» Task list:
1. Answer these questions using the thread about scanning punched cards.
(a) What color was the construction paper placed behind the card?
(b) At what resolution were the scans made?
(c) Whose file format is suggested for saving the card data?
2. Write the next part of the thread about scanning punched cards, starting after its last sentence.

I'd love to write a program to "OCR" punched card images. Now, if
I only had some spare time. :-)
Ain't that the truth.
Scanners are cheap and ubiquitous. You could lay
several cards on the
scanner at once, perhaps placing a specially-colored paper on the
normally white reflective lid, and presto - like chroma-key on video,
you can easily "see" the borders, index notch and holes. I wonder if
any of today's "paper port" auto-feeding cheapo scanners would handle
a punched card - I don't see why not.
I've got a Brother el-cheapo parallel port scanner that was able to
scan punch cards after I put the card (singular) in the torn paper
sleeve, in front of a piece of purple construction paper (I was going
for contrast and it was the darkest I had). The scans at 400 dpi look
great. I shrunk them 4:1 in Photoshop and saved them as GIFs. My
thought was to use the GIF library by Tom Boutell to slurp in a GIF,
run a high-frequency (edge detect) on them, guess the dpi based on
height and width, look for the notched corner (or be told the orientation
by the user) and pixel-column by pixel column, look for holes or the
absence thereof.
It could save the card data in Jone's proposed
file format. One advantage
of this system would be that it could handle aged cards that some physical
imperfection (like dents from rubber bands, folds, worn edges, etc.) that
might jam a card reader.
I hadn't thought of the benefits to damaged cards, but I agree on using
Doug Jones' format (which I just discovered, thanks to this thread).

» Rows from a dataset:
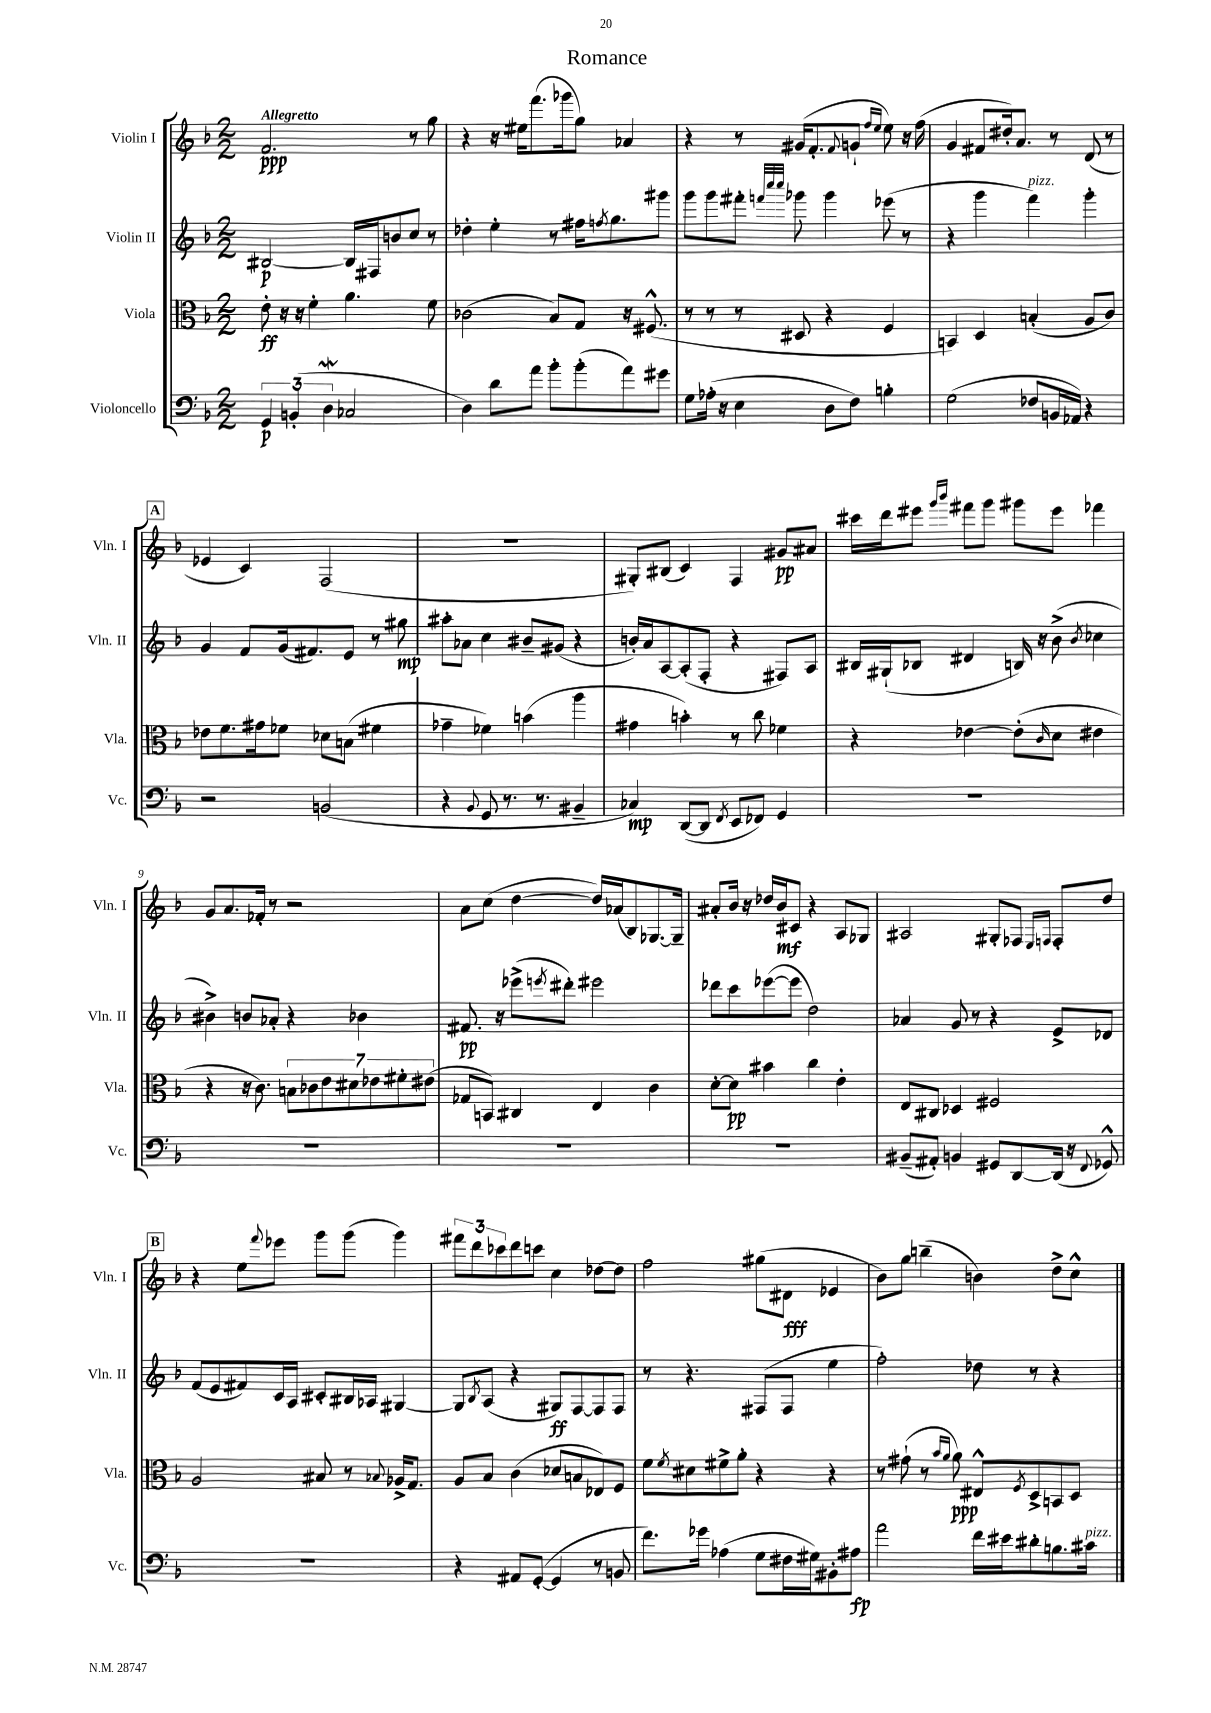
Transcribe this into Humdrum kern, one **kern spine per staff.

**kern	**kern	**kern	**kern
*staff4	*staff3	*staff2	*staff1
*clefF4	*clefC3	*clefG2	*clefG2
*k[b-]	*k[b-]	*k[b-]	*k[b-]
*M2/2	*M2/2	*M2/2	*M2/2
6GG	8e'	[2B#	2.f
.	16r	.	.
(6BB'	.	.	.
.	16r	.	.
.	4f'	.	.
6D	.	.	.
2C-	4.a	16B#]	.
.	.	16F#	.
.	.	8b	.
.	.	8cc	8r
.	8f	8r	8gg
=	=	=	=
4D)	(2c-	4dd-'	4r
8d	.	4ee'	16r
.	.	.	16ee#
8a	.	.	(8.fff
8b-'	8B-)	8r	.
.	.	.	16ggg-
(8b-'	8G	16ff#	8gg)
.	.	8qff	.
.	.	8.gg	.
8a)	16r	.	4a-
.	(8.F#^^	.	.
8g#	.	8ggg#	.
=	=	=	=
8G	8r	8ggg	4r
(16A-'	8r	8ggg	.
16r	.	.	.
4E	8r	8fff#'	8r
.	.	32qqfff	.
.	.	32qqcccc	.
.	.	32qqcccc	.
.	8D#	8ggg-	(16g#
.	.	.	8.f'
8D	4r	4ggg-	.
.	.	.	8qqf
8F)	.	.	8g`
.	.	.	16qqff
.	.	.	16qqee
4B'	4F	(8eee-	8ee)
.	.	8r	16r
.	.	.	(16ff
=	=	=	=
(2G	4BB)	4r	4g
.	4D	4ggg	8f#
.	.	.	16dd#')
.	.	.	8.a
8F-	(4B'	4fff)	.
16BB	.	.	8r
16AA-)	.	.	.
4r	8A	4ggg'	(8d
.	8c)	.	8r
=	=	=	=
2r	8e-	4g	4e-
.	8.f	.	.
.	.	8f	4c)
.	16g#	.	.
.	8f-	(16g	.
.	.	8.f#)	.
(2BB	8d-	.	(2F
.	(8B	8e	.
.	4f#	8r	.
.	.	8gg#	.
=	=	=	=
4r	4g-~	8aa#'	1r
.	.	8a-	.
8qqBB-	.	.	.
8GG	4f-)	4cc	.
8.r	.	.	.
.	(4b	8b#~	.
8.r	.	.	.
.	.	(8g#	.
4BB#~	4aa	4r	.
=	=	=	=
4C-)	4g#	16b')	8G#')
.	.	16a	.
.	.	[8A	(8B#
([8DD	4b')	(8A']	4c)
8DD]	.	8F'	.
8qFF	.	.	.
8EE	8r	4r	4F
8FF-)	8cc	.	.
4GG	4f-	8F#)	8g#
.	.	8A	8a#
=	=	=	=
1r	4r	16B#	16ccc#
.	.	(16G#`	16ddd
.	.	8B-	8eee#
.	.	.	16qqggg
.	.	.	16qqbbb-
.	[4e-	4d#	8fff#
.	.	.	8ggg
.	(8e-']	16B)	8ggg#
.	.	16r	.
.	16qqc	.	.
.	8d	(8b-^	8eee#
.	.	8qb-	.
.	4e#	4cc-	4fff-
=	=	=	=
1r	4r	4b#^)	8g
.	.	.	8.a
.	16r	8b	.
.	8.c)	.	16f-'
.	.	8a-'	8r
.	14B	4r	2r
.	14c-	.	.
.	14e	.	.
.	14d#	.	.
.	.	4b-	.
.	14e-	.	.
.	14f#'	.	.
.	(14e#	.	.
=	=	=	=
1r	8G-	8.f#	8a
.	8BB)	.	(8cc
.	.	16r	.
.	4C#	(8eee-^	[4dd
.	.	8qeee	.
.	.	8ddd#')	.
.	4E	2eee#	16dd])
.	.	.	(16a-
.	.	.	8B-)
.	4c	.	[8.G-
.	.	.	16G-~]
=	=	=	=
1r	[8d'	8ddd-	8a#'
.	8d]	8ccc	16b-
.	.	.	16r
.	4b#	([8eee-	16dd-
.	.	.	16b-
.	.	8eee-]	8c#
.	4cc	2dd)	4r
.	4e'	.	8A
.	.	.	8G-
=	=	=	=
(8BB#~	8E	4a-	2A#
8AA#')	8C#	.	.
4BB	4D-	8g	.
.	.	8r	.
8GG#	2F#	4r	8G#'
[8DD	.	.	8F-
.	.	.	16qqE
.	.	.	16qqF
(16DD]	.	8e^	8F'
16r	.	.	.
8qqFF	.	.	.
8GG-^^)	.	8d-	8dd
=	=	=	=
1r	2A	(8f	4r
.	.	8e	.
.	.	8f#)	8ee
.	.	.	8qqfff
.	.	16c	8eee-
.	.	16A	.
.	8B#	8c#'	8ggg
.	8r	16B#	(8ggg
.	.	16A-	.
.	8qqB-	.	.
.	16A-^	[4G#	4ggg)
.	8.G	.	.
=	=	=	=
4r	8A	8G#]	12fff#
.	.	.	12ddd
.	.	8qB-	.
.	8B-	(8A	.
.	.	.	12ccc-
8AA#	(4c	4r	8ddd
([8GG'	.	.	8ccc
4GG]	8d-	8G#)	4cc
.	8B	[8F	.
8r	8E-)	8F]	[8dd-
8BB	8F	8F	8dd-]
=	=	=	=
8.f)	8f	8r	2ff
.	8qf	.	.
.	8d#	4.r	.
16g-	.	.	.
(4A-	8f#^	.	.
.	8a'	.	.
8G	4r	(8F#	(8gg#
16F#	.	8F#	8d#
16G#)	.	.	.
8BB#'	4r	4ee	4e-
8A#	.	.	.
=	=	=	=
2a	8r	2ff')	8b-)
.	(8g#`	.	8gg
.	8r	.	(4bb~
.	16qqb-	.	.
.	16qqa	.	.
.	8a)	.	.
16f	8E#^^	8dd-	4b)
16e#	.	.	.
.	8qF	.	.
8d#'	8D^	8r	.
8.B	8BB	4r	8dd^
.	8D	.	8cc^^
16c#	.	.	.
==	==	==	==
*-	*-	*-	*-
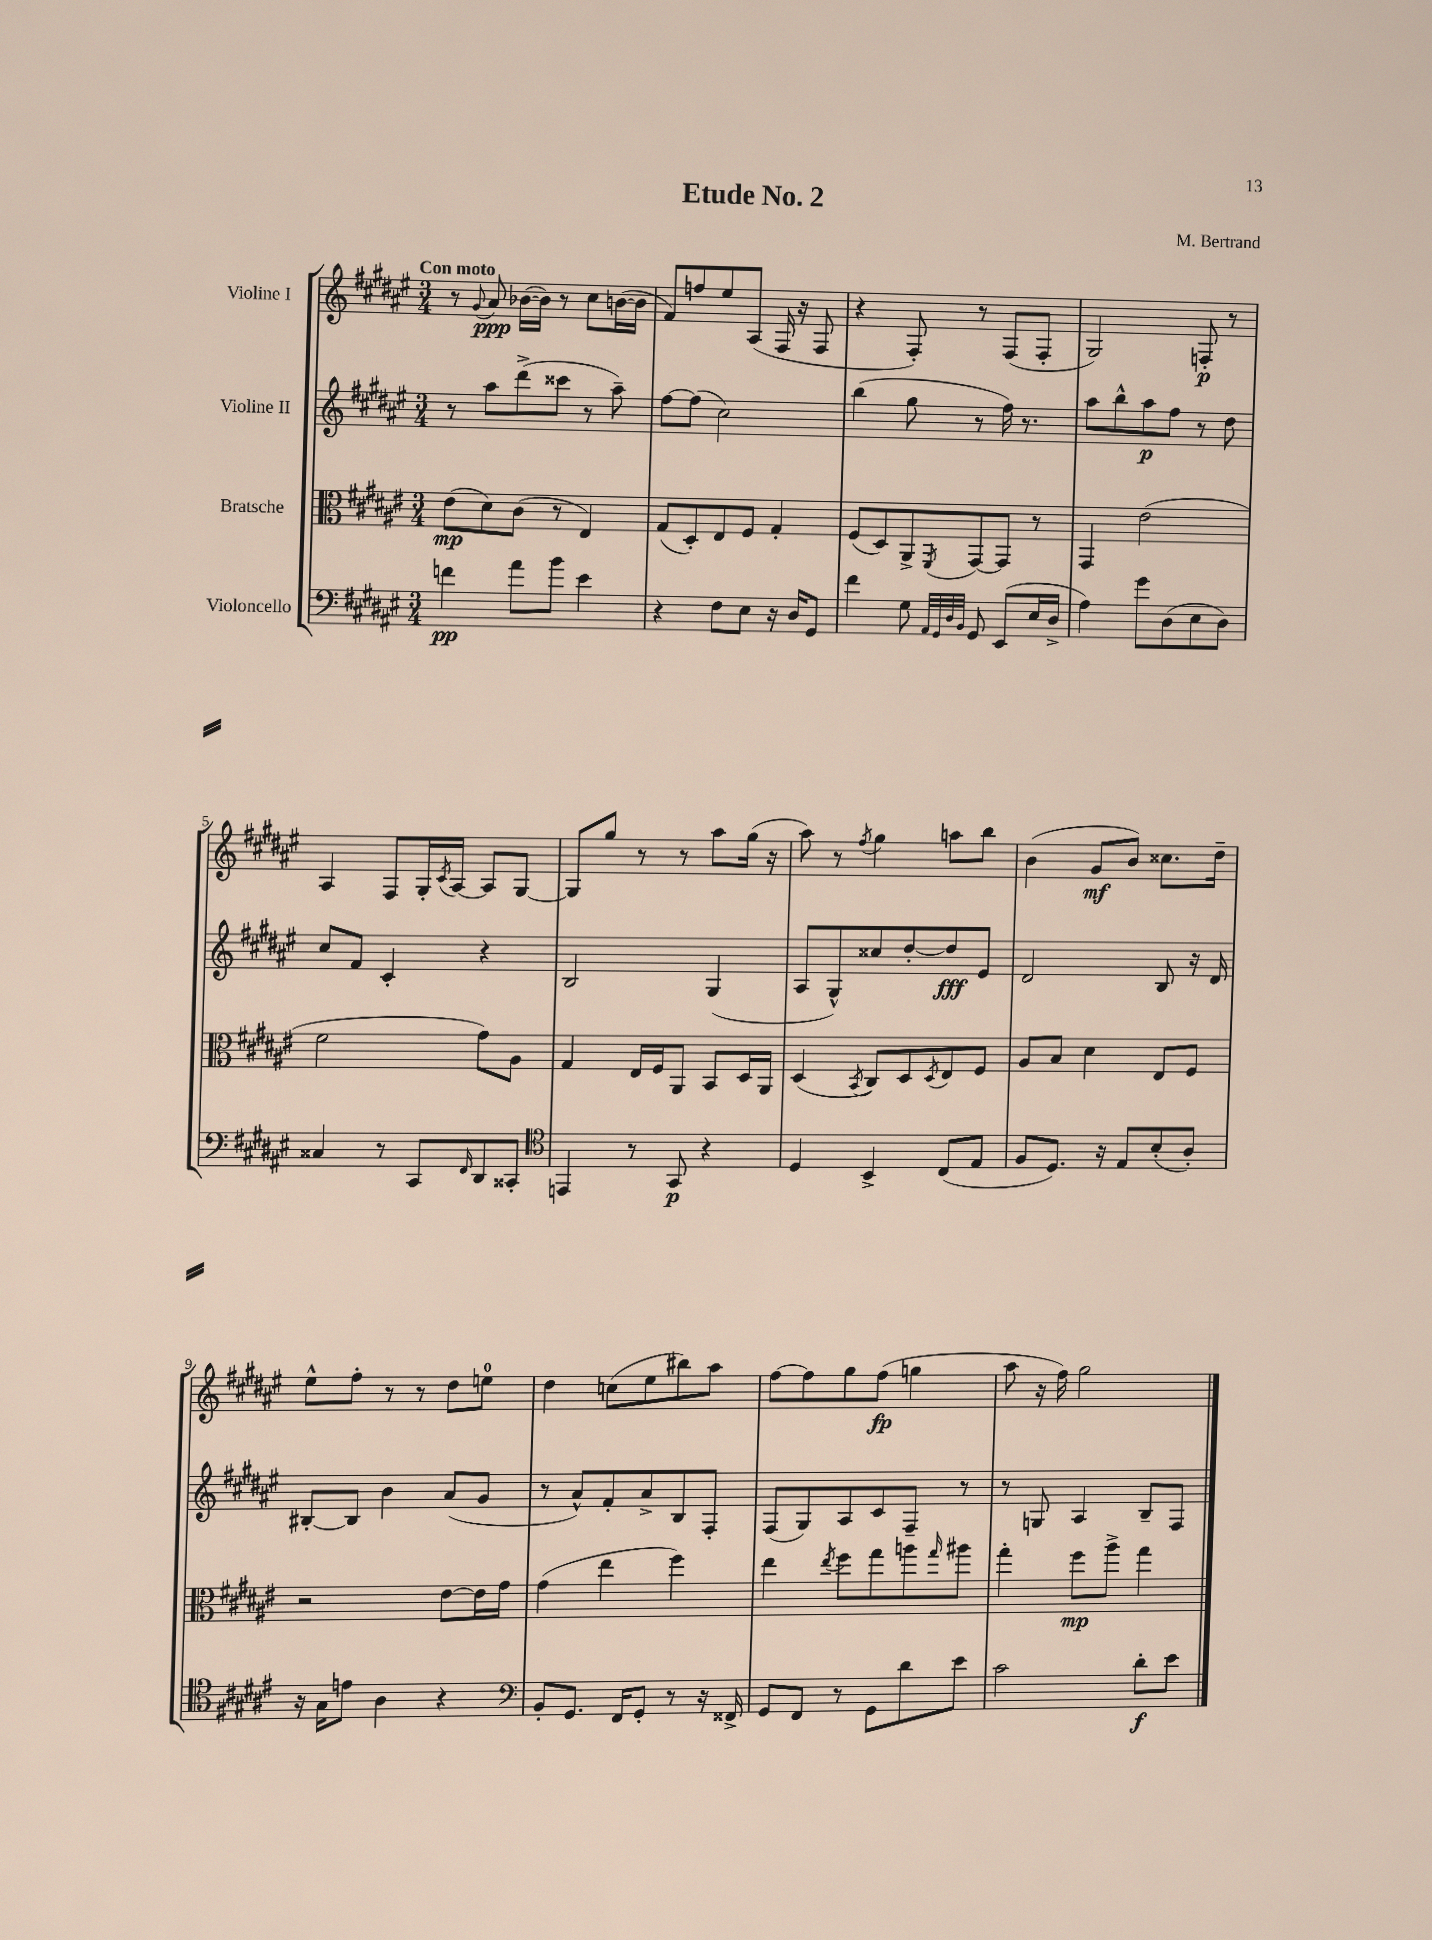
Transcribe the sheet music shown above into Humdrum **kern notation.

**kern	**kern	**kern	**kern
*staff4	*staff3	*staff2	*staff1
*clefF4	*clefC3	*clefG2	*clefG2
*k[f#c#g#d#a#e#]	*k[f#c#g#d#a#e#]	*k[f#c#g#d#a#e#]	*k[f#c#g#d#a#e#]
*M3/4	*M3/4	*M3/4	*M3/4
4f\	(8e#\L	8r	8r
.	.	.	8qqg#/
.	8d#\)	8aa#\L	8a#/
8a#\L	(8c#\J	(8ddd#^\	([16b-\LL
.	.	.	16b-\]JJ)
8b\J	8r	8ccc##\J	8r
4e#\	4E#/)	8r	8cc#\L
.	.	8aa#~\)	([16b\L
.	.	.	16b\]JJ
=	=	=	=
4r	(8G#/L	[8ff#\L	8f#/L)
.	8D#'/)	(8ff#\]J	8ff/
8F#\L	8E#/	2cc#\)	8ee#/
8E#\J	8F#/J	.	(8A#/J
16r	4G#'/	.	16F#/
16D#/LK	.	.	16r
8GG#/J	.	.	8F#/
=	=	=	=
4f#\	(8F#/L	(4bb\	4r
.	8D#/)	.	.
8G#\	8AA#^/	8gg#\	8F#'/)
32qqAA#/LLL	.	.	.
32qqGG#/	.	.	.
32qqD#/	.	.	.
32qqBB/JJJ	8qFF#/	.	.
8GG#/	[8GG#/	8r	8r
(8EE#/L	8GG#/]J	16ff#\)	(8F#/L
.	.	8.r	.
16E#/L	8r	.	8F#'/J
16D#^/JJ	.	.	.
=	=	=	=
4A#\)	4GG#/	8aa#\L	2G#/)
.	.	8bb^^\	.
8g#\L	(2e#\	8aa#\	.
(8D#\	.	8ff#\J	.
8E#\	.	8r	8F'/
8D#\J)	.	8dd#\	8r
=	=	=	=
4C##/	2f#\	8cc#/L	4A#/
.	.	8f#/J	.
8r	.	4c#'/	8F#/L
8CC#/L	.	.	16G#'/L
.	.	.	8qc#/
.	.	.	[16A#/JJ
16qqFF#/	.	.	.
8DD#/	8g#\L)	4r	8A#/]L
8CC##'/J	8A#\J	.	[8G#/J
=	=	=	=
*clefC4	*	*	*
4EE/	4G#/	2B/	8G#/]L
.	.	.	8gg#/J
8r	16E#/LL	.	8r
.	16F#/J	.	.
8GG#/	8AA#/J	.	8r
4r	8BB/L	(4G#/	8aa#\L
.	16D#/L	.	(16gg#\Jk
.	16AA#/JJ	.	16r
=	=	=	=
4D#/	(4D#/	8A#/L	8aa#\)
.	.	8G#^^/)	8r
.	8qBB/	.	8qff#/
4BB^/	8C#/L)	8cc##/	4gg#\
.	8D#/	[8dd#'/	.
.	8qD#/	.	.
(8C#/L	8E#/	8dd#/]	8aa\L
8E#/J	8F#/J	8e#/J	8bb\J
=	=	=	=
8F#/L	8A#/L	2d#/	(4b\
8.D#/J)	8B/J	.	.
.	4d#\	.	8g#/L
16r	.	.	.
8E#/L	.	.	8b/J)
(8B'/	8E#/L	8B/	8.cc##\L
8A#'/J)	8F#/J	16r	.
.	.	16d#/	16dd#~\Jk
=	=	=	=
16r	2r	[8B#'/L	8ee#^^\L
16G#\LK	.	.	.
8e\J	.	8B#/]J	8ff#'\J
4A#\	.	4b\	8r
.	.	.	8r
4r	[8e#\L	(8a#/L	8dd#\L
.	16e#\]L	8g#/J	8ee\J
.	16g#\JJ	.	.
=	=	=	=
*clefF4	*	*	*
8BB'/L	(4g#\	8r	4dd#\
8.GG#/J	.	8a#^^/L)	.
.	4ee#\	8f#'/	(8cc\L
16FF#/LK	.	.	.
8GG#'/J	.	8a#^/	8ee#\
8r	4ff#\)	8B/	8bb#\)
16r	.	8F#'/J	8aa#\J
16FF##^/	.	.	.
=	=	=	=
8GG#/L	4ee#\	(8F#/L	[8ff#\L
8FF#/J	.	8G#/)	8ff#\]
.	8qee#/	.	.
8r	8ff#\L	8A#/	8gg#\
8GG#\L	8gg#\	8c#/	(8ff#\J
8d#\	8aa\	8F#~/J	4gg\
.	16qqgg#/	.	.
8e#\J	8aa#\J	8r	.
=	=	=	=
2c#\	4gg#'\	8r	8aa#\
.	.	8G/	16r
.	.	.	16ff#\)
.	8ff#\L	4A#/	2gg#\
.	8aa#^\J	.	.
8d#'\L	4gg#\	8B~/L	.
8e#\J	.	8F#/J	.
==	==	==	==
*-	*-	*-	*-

» Final answers:
1.
(a) Purple
(b) 400 dpi
(c) Doug Jones'

2.
The one drawback I've seen is speed. It's a pain in the butt to
stick a card in a scanner, scan the card, save the image, etc., etc. I
can't see reading much more than a couple of cards per minute. With
a modified scanner (to back up the scan area with black, not white), or
with suitably modified cards - say by xeroxing cards on a xerox machine
with a black background and scanning the xeroxes, it could be made to go
faster. Even a digital camera would probably be faster than a scanner.
With that speed, it's more efficient to take a block of lumber, dado
out a channel, drill 12 holes and wire up a dozen phototransistors into
a parallel port. Maybe a Basic Stamp could drive it? That way, any
machine, parallel equipped or not, could read the cards over a serial
port. The BS might even be trainable to output the file in D.J. format.
One issue I haven't gotten around is how rigidly oriented the cards have to
be. The technique I've been mulling around will work, providing that the
pixels of one card column don't overlap the pixels of another card column
in the same pixel column. I'm trying to do this in a portable manner,
in C, with code that is completely insensitive to OS and windowing scheme.
Right now, I'm scanning cards with Win95 (because of the PP scanner) and
will be interpreting them on a Linux box (because it's nicer to program).
Anyone who suggests VisualBasic will be forced to stuff the chad back into
a case of lace cards. ;-)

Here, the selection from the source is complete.